Spiraling violence in Somalia, forced civilian displacements in eastern Congo and neglected medical emergencies in Myanmar and Zimbabwe were among the Top 10 humanitarian crises of this year, according to an annual list released on Sunday by Doctors Without Borders.
Other crises on the group’s list included: malnutrition, which claims 5 million young lives across the globe each year; HIV-tuberculosis co-infections, killing some 1.7 million people annually; fighting in Pakistan’s tribal areas; the politicization of aid distribution in Iraq; violence and harsh climatic conditions in southeastern Ethiopia’s Somali region; and the continuing Darfur crisis and civil war in Sudan.
“With the release of this list, we hope to focus much needed attention on the millions of people who are trapped in conflict and war, affected by medical crises, whose immediate and essential health needs are neglected, and whose plight often goes unnoticed,” Christophe Fournier, the group’s International Council president, said in a statement.

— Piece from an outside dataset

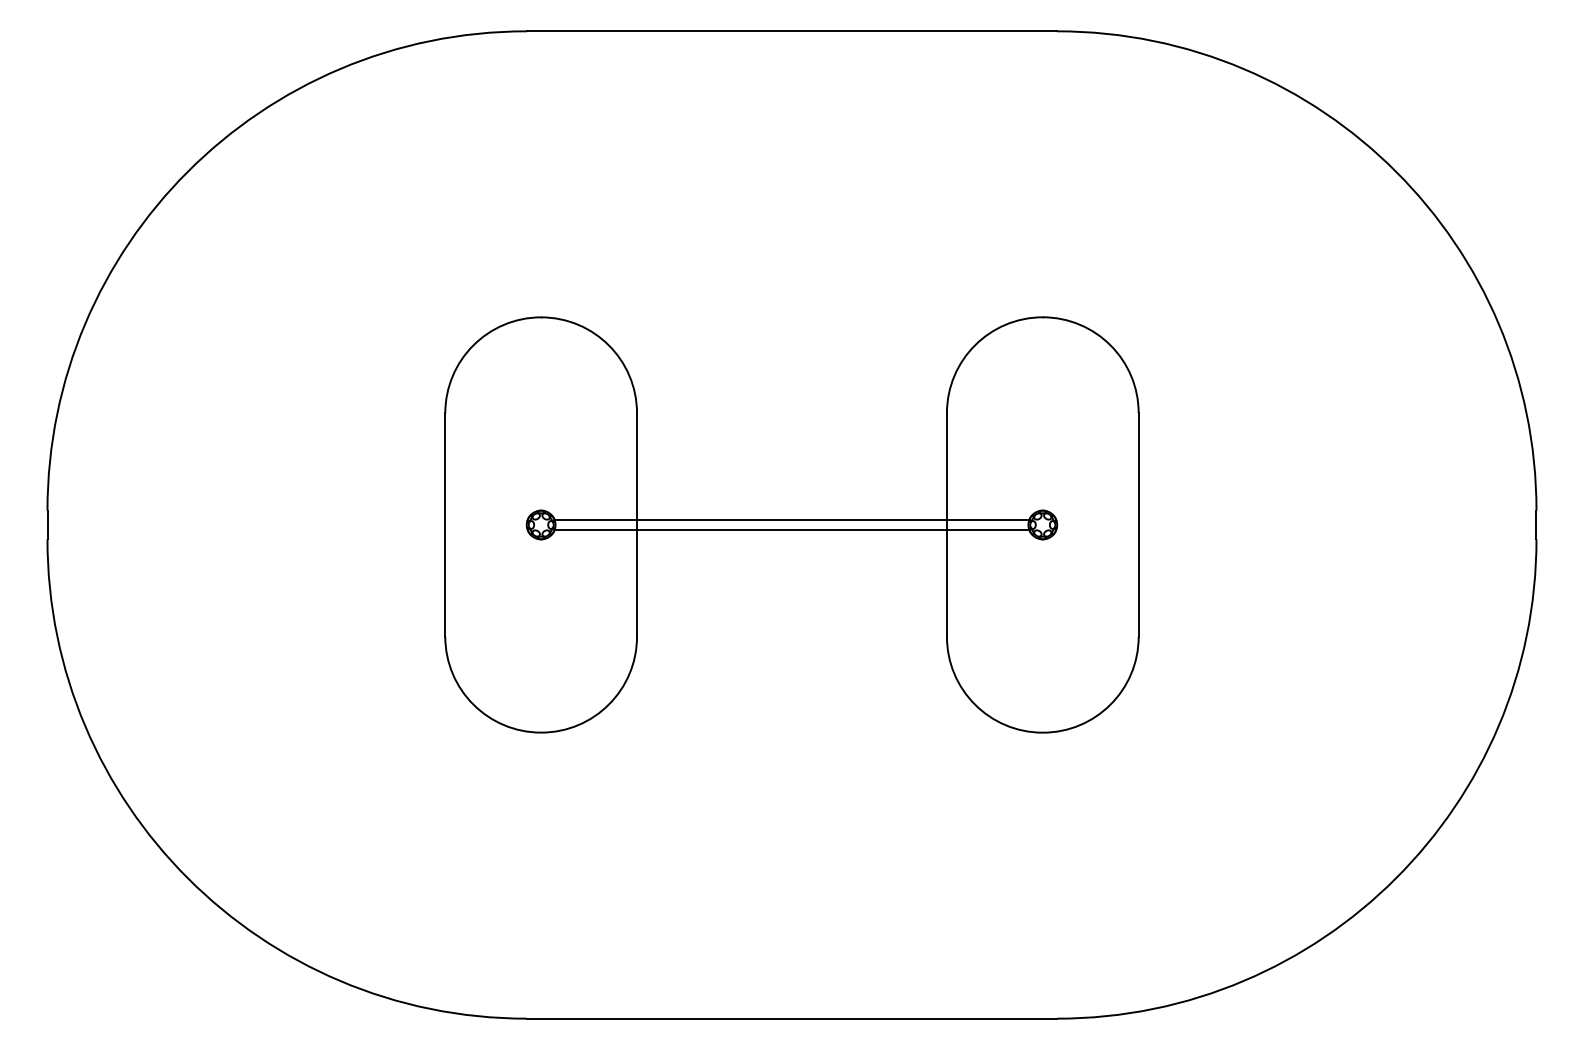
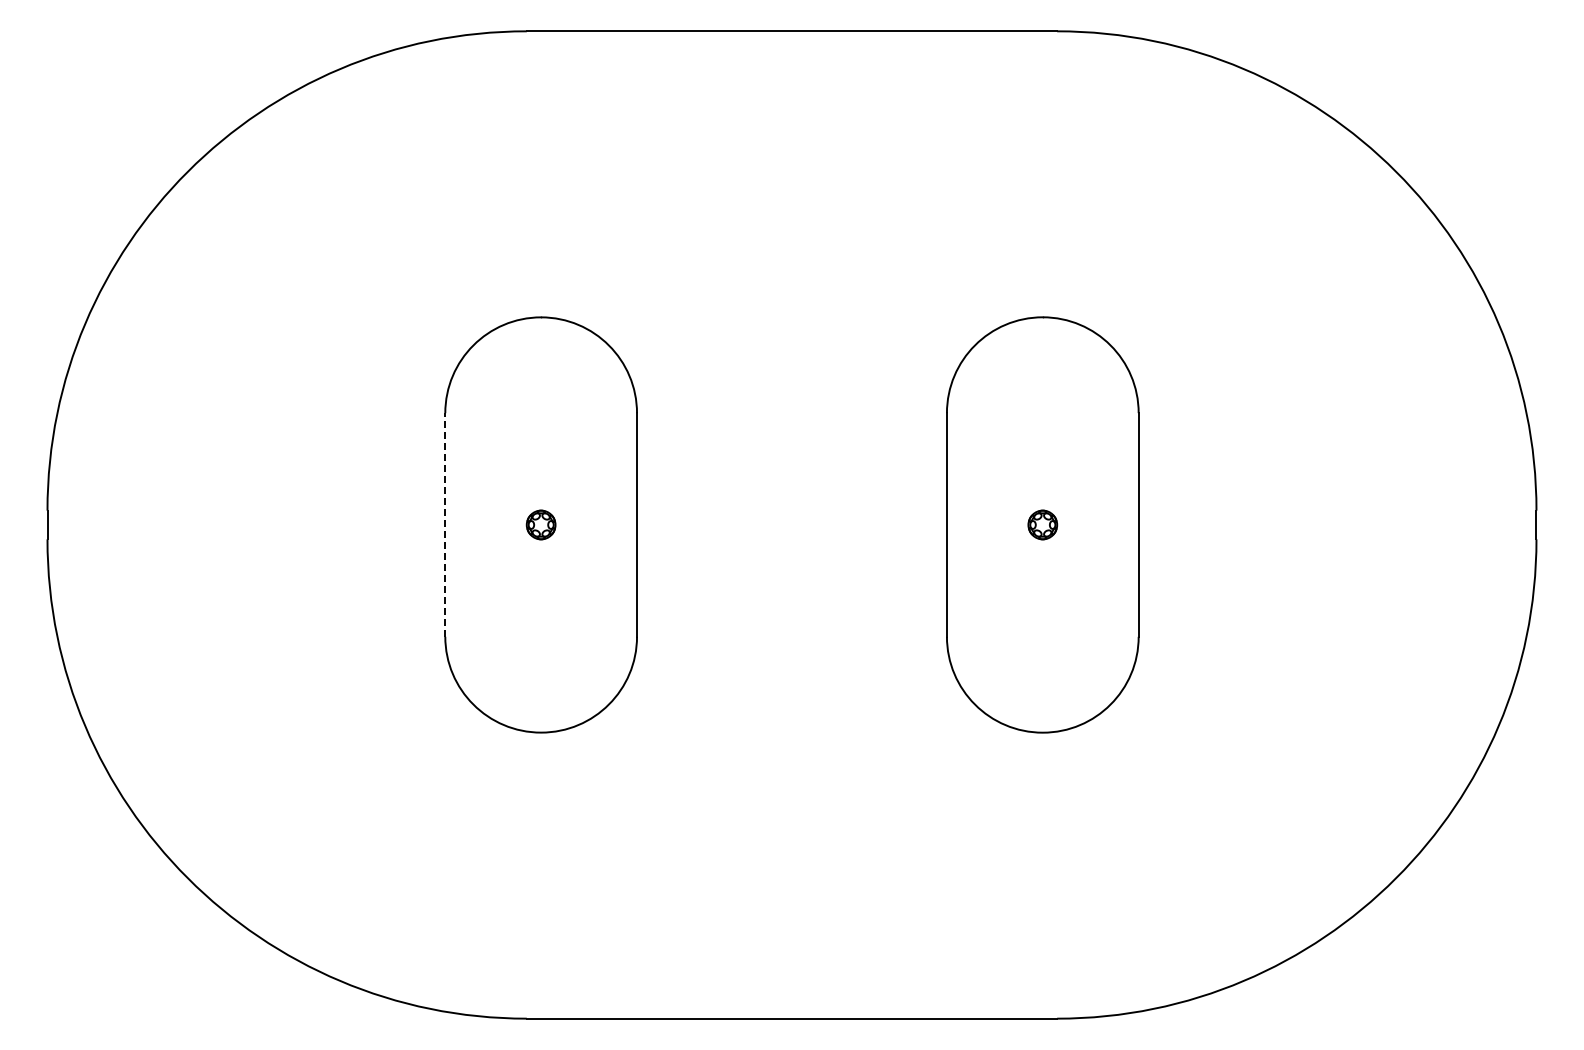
line at (791, 519): present -> none
line at (445, 524): solid -> dashed
line at (791, 530): present -> none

Paris-based Medecins Sans Frontieres, also known by its English name Doctors Without Borders, began issuing the annual list in 1998 after a devastating famine in southern Sudan went largely unnoticed by the US media. The list, which does not rank the crises by order of importance, seeks to foster greater awareness of crises that may not receive adequate attention in the press.
The humanitarian group said Somalia experienced some of the worst violence in over a decade this year, aggravating problems in a country whose collapsed health system means one in 10 women die during childbirth and one in five children die before their fifth birthday.
In eastern Congo, renewed fighting between the government and various armed groups has sent hundreds of thousands of people scurrying into the jungle, leaving them with little or no access to health care, food, water or shelter, the group said.
Cyclone Nargis, which left an estimated 130,000 people dead or missing, brought an outpouring of international aid to Mynanmar, but diseases like AIDS, tuberculosis and malaria are all but ignored by the military government even as they claim tens of thousands of lives each year, the group said.
In Zimbabwe, the group cited the economic collapse under long-time President Robert Mugabe. It said the 231 million percent inflation rate has left many people unable to afford even the bus fare needed to visit a clinic in a country where two million people are infected with HIV/AIDS and life expectancy has plummeted to just 34 years.
Humanitarian efforts in Iraq are frustrated by the politicization of aid distribution by military and political forces, making charitable organizations the targets of violent attacks in a country where some 4 million people have been displaced by war, the report said.